Barbara Velten, a nurse who struck up a friendship with Rick when they both
worked at SS. Mary & Elizabeth, said Vinzant knew he would die young. But, even so,
she said, "he'd literally give the shirt off his back to someone he thought needed it
more."
Yet sometimes he as "kind of a loner," she said. "He'd like to
take a lot of long walks and think."
As a child, Vinzant had rheumatic fever, and, in his late teens, he had two heart
valves implanted. Both were replaced in 1981 during an operation in Columbus, Ohio.
He suffered a heart attack in December and was in Norton Hospital until the end
of the month.
Last week he returned to Louisville from a trip to the University of Alabama
hospital in Birmingham, where he was being considered for a heart transplant. Even then,
the prognosis wasn't good -- two or three years to live or a heart transplant.
In between trips to the hospital, Vinzant seemed to spend his time helping
others.
He was a volunteer firefighter for Dixie Suburban Volunteer Fire Department,
driving the fire truck for the group between 1974 and March 1981, when he had to have the
heart valves replaced. And he became a familiar face around the nursery for Project Find
at Kosair-Children's Hospital.
"He was a kind of caring guy. The most wonderful thing was his
attitude," said Lillian McGuigan, supervisor of the Project Find nursery. "He'd
walk in and, if a child in the crisis nursery was feeling down and unhappy and scared, he
would walk right in an cheer him up."
Sgt. Kevin Johnson of the Dixie fire department said, "It seemed like he was
always there when you needed him."
Besides being a dispatcher and technician for Louisville EMS and sergeant-at-arms
for the Emergency Medical Services Employee Association, he was a member of the Kentucky
Rescue Association and attended Walnut Street Baptist Church.

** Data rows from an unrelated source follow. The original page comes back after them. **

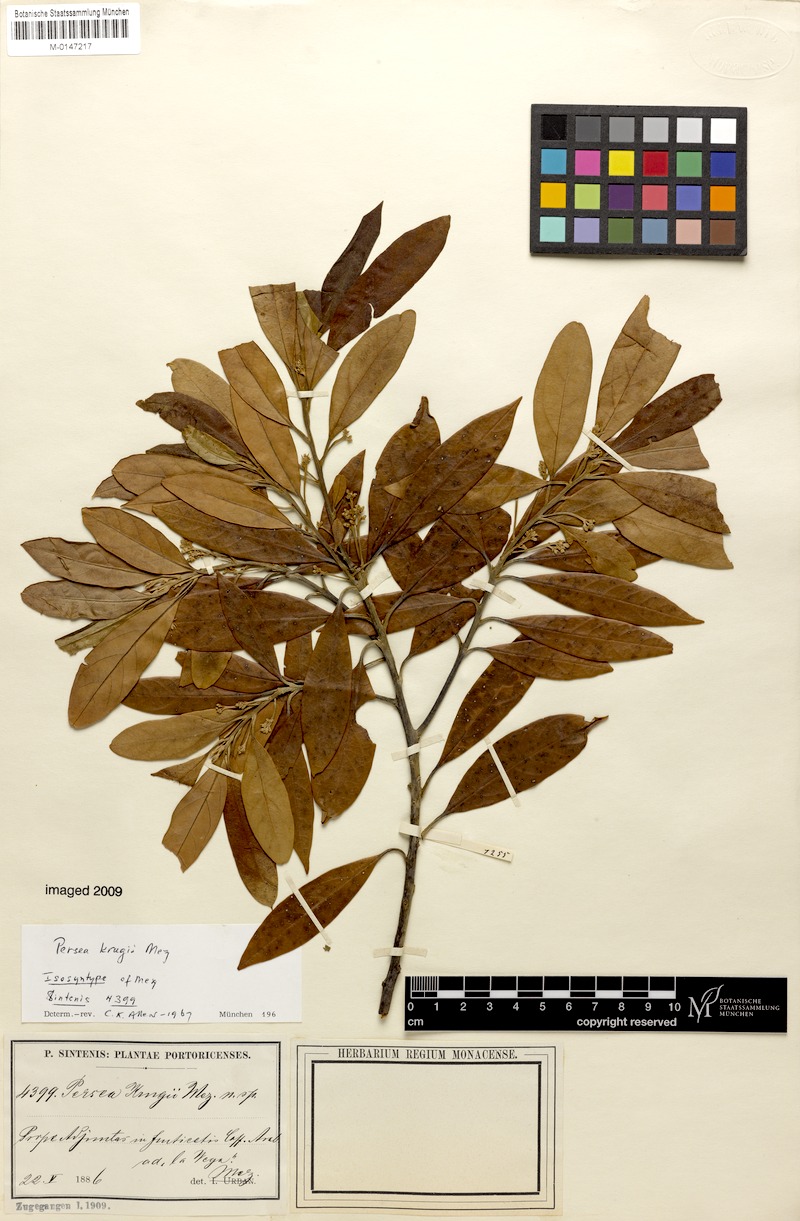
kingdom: Plantae
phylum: Tracheophyta
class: Magnoliopsida
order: Laurales
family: Lauraceae
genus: Persea
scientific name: Persea krugii
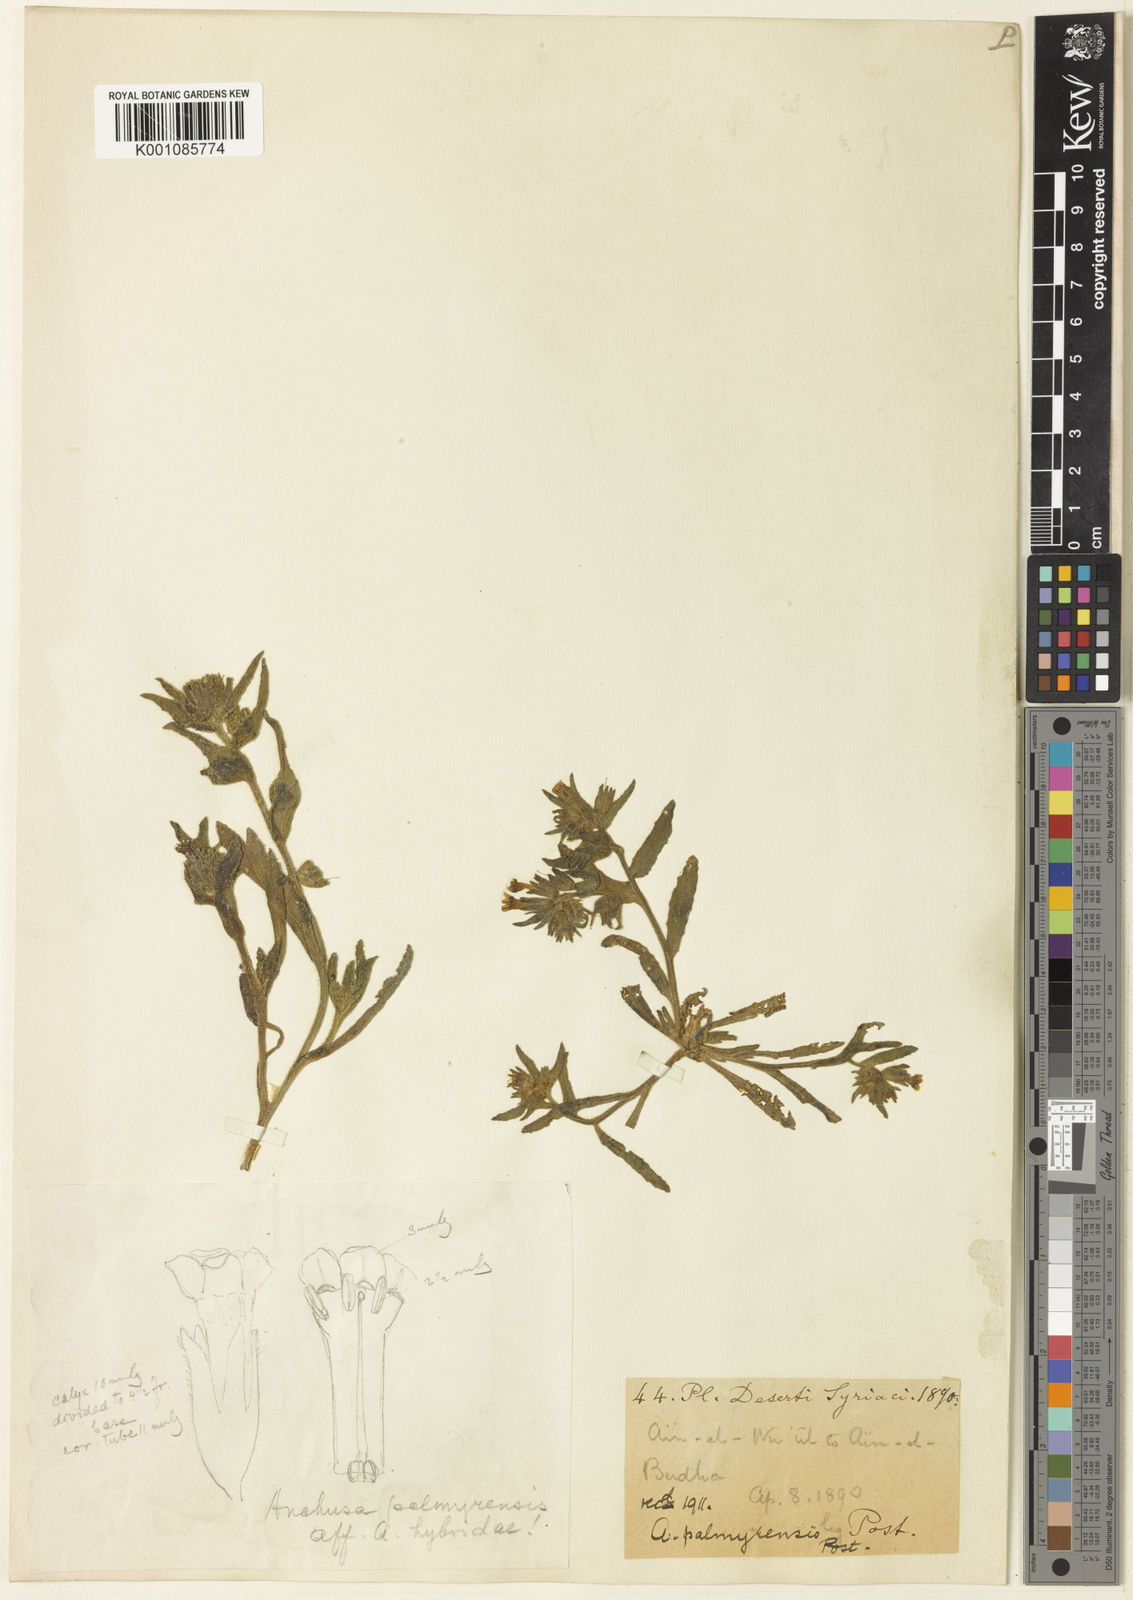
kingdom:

But EMS was Vinzant's life and his "family," Lawrence said.
"I've got my suspicion that this job was his last foothold on life,"
Lawrence said. "A lot of people had been on him for a year or so to go on medical
disability ... When he wasn't in the hospital, he was at work."
Vinzant's funeral will be at 1 p.m. tomorrow at Nunnelley Funeral Home, 4327
Taylor Blvd., with burial in New Hope North Cemetery in Falkville, Ala.
Visitation will be at the funeral home from 2 to 9 p.m. today and from 10 a.m. to
6 p.m. tomorrow, when the body will be taken to Peck Funeral Home in Hartsell, Ala.
The family requests that expressions of sympathy take the form of contributions
to the American Heart Association or Kosair-Children's Hospital.
Survivors include his father, Roy W. Vinzant of Hartsell, Ala.; his mother, Mrs.
Helen Vinzant of Battle Creek, Mich.; three brothers, David, D., Terry D. and Timothy
Vinzant, all of Battle Creek; two sisters, Mrs. Sharon L. Myers and Treasa Vinzant, both
of Battle Creek; and a grandparent, Mrs. Berttie Vinzant of Hartsell.